The two shared a tempestuous, alcohol-fueled relationship, and their marriage did not conform to traditional standards, each engaging in extramarital affairs. De Kooning had a child named Lisa with his girlfriend Joan Ward, and he and Elaine separated in the mid-1950s, though never officially divorced.

De Kooning’s Woman Series garnered many negative reviews from female critics such as Emily Genauer.

She wrote in Newsday, 1969, “De Kooning lays the women, beats them, stretches them on racks, draws and quarters them. It isn’t the contempt in de Kooning’s works that I mind, per se. It’s the absence of wholeness and diversity in great talent.”

De Kooning Artistic Success

While many of his fellow 8th Street artists, like Jackson Pollock and Franz Kline, developed a mature “signature style,” de Kooning’s inquisitive spirit didn’t allow such constraint, which proved to be a fruitful risk for the artist.

In the late 1950s, De Kooning experienced increased critical acclaim despite the controversies. He found himself financially stable for the first time since immigrating to America. He built a plot of land in Springs, the artist’s haven in East Hampton.

De Kooning’s interests were moving away from the city, but they were not necessarily becoming any less radical. He was still looking to the Old Masters more than his peers, and even his Woman Series retained roots in traditional portraiture.

Living and painting on Long Island throughout the later years of his life, De Kooning created large abstract masterpieces in bright tones with simpler, more restrained gestures. De Kooning’s paintings from this period would then go on to catapult the artist’s success, far overreaching his contemporaries and solidifying himself as a pivotal pillar in the art world.

De Kooning Final Years & Legacy

In the 1970s, Elaine de Kooning returned to assist her former husband in his failing health due to his heavy drinking. She remained with him over the decades up until she died in 1989. Then De Kooning was placed under the guardianship of his daughter Lisa, until he died in 1997 from complications with Alzheimer’s disease.

De Kooning was awarded many honors in his lifetime, including the Presidential Medal of Freedom in 1964.  

His works have been included in thousands of exhibitions and retrospectives and are in the permanent collections of many of the finest art institutions abroad, including the Stedelijk Museum, Amsterdam; the Tate Modern, London; and the National Gallery of Australia, Canberra; and in America such as the Museum of Modern Art, New York, The Metropolitan Museum of Art New York, the Smithsonian Institution’s Hirshhorn Museum & Sculpture Garden, Washington D.C.

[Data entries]
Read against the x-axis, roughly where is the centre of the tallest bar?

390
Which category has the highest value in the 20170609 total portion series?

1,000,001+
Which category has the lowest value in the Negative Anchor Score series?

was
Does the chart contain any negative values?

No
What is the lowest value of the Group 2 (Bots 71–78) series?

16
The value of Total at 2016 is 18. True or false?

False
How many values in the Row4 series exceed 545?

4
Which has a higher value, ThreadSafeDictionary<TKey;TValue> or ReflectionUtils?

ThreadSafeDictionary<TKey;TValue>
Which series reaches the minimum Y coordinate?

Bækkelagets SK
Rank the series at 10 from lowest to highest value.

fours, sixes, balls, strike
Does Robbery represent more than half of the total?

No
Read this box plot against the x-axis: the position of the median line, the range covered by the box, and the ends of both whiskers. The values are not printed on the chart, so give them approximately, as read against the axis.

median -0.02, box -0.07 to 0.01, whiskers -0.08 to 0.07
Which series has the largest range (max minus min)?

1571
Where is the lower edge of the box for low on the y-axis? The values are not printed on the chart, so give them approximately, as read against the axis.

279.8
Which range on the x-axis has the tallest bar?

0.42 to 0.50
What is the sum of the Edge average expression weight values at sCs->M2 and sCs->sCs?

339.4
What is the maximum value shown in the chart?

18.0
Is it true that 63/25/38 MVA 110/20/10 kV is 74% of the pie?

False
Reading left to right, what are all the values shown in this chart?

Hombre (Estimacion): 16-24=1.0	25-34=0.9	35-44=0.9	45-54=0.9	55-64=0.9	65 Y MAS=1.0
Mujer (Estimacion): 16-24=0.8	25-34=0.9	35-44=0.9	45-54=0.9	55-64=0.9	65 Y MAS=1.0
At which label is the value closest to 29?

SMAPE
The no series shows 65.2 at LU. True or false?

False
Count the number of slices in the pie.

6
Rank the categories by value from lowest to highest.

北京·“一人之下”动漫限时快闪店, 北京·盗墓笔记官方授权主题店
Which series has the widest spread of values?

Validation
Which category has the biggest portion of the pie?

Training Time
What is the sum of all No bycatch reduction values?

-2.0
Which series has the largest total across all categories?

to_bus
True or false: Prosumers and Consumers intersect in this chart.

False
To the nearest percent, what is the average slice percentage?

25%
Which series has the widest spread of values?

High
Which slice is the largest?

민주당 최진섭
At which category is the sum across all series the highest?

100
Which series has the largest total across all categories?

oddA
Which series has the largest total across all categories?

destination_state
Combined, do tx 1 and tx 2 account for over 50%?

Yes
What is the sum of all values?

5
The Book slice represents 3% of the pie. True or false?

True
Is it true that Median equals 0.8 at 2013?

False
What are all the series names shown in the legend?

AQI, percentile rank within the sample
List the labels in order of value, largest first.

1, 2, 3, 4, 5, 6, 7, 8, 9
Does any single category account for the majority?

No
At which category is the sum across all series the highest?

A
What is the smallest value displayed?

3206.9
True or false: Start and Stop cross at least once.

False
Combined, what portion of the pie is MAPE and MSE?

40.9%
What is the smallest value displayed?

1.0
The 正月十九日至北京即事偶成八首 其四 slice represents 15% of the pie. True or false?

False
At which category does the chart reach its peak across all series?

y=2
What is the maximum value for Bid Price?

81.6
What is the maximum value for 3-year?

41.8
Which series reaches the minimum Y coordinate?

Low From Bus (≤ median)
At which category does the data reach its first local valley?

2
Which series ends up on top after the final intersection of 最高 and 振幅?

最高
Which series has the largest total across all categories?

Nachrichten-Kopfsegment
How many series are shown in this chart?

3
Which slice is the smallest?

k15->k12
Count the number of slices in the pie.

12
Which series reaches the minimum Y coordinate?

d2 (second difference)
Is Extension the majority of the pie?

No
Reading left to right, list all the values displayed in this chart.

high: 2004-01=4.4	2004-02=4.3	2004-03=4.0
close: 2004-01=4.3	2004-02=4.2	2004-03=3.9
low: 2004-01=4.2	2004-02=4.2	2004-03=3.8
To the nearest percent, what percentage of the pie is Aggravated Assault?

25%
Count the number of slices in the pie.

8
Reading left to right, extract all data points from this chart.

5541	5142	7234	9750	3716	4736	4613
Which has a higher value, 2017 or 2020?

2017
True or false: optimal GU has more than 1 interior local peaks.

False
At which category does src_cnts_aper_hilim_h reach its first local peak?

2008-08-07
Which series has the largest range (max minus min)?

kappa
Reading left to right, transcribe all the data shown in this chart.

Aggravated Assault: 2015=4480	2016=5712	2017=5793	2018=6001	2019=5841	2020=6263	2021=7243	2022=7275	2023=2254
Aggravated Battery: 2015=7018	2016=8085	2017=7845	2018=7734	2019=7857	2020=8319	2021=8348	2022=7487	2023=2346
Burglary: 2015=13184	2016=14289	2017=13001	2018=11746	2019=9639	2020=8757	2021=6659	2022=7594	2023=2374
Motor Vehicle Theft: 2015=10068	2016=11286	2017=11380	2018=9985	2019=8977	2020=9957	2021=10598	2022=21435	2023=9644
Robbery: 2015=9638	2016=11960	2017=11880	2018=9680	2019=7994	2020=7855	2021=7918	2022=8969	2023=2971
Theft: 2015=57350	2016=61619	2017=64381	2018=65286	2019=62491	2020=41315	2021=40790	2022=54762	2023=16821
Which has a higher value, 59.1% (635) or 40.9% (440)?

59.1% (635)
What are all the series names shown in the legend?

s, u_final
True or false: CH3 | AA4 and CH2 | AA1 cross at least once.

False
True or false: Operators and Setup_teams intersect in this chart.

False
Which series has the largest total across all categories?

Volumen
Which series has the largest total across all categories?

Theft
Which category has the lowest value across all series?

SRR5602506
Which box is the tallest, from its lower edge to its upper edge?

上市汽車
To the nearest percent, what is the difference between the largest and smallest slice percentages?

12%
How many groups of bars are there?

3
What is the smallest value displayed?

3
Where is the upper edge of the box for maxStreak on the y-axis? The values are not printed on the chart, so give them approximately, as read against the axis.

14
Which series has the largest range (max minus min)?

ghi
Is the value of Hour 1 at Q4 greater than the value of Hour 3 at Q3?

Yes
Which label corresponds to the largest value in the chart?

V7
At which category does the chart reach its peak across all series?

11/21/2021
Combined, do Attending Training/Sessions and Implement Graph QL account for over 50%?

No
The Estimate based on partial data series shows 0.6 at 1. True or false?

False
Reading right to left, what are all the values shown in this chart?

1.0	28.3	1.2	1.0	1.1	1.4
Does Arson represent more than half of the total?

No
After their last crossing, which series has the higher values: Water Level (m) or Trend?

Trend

> [LIST OF TASKS]
[1] According to the text on de Kooning, what award did he receive in 1964?
[2] Please pick up the text on de Kooning after its final sentence and carry it forward.

> [ANSWERS FOR EACH ITEM]
[1] The Presidential Medal of Freedom.

[2]
Untitled (1979) by Willem de Kooning at Sotheby’s New York. Photo by Brendan Miles

De Kooning’s Auction History

Woman As Landscape (1954-1955)

This work of de Kooning was completed at the height of his mature career and stood a perfect example of his abstract paintings. The woman’s figure is almost entirely distorted through the brushstrokes.

The painting was sold in November of 2018 at Christie’s New York for a hammer price of $61 million. This still remains as De Kooning’s auction record.

Untitled XXV (1977)

Emphasizing the artist’s Avant-Garde style, this later work by De Kooning showcases his signature abstraction reflected on landscape forms as opposed to the female body. The painting was also part of the Solomon R. Guggenheim collection and sold at Christie’s New York in 2016. The final hammer price was $59 million.

Collage (1950)

An exciting and unique work, this painting features a different approach to De Kooning’s oeuvre. Throughout the 40s and 50s, de Kooning would experiment with collages to plan compositions, yet this one remained permanent on the canvas. The work was a highlighted lot during the David M Solinger sale hosted by Sotheby’s New York in November 2022, realizing a hammer price of $29 million.

De Kooning: An Inspiration For The Future

The lush exuberance of his works of art from the 1960s and 1970s, as well as the elegance of the paintings from the 1980s, may not have received the same critical acclaim as his earlier figurative work. Still, De Kooning’s influence on painters remains important even to this day, particularly those attracted to gestural styles.